Consciousness = Electricity

Consciousness is electricity. Trust me. The all-empowering, irresistible, unforgiving, deadly honest, all accessible power of perception is electric. Live wires, conductivity, brown outs, black outs, surges – there are dozens of parallels in consciousness.

 

The advent of electricity, you’ll notice, helped herald in the most profound alterations in society. (Not that I would do without it, mind you.) After electricity, we accelerated destruction of the earth, ruined our circadian rhythms, stopped being able so see the night, and grew numb to light.

Struck by lightening in 2002, kinda

I’ve literally harnessed lightening. My car was hit on the parkway back in June of 2002. It was in the middle of a blinding rainstorm. I saw a blue flash, an aura, heard a deafening cracking boom, and my car stalled. Right in the middle of traffic. I sat there a second, tingling and dazed. Awareness kicked back in and I restarted my car.

 

It’s like I was temporarily hijacked by electricity. It was an act of God that only bills you once.

 

Where did that electricity go? It obviously travels through things. Like it’s on its way to a better purpose. Indeed, it does disperse. But to where, ultimately? Electricity must travel a circuitous path to survive. Or do we absorb and store, saving it for another rainy day?

Shudder

A profoundly morose, sullen, mournful wail welling within. Fatigue. Still, I see the supreme sky above weeping willows and wandering waters. Yellow wild flowers and tall, tall grass. My heaven is a blue sky, a picture perfect picnic with a cherished lover. I must alter my internal structure to soar aloft into an accelerating cloud.

 

Too depressing to hope. To depressed to reach. Angst appears like water flooding long dry land. I shudder as the rudder cuts against the wake. Yet another boat born ceaselessly into the past. (Points for knowing that reference.) How, God, am I interpreted by others?

Impulse

Only I can tell you how my electricity feels. Inner electricity spawns emotion, feeling, impulse, decision, acceleration. Ultimately, intention.

 

I have an uncompelling impulse to leave well enough alone.

Tick, tock, tick, tock

 Don’t ever be afraid to deal with the microns of time – but not at the expense of the macrons.

Tick, tick, tick

I’m waiting for experience to turn into one genuine emotion.

No Legacy

Oh gallant me. The buzz demurs, the fuzz endures.

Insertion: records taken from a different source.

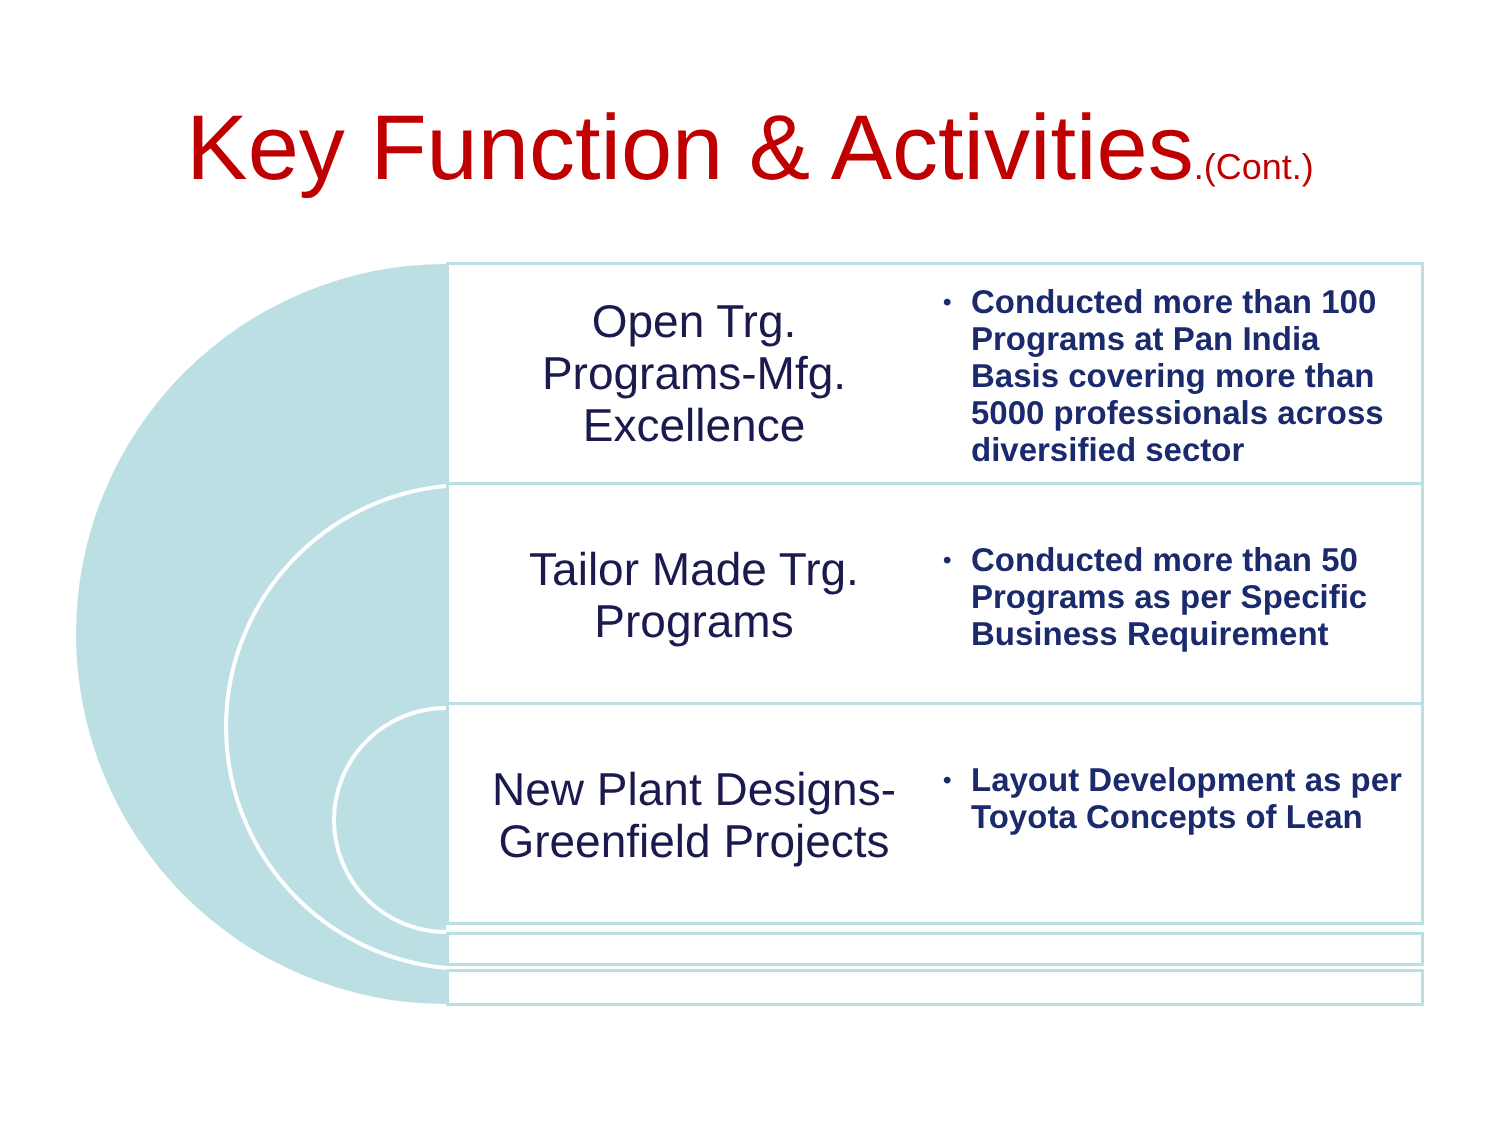Key Function & Activities.(Cont.)
Open Trg.
Programs-Mfg.
Excellence
•
Conducted more than 100 Programs at Pan India Basis covering more than 5000 professionals across diversified sector
Tailor Made Trg.
Programs
•
Conducted more than 50 Programs as per Specific Business Requirement
New Plant Designs-
Greenfield Projects
•
Layout Development as per Toyota Concepts of Lean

I emerge from the dark to shed light.

Leave it to me to insert the numbness, leave it to me to neutralize the chemistry.

Acid and base collide.

Leave it to me to ice the ice.

I am walking static—white noise personified.

I slink back into the dark.

Minor legacies left behind.

Absent from the former wide wake wave of potential,

still cutting through a choppy tide.

 

Thursday, April 1, 2004

Cafe

 NancyG [10:31 AM]:  PK, WHAT is going ON? I'm sorry I wasn't around last night....had some serious muscle spasms to work out...I just read what you wrote yesterday. How much worse will it get for you? How much more will rise to the top before you get to the bottom of all this.....How can I help?

Man over

Man over, lost forever

Man over, I think he’s dying.

No need to throw the life preserver,

He’s already drowned himself inside.

 

It started when he found the bottle,

And he he held it in his hand

 

And he poured the liquor in his body

And he thought he was a man.

Man over

That hot breeze was blowing steady

That day he went in from the side

 

And I guess his heart was warm and heavy

From the drinking and the pride,

 

Did he leap into the water?

Or did the wind just blow him down?

 

Well I guess it doesn’t matter,

Cause he was already drowned

Man over

 

Man over, lost forever

Man over, I think he’s dying.

 

No need to throw the life preserver,

He’s already drowned himself inside.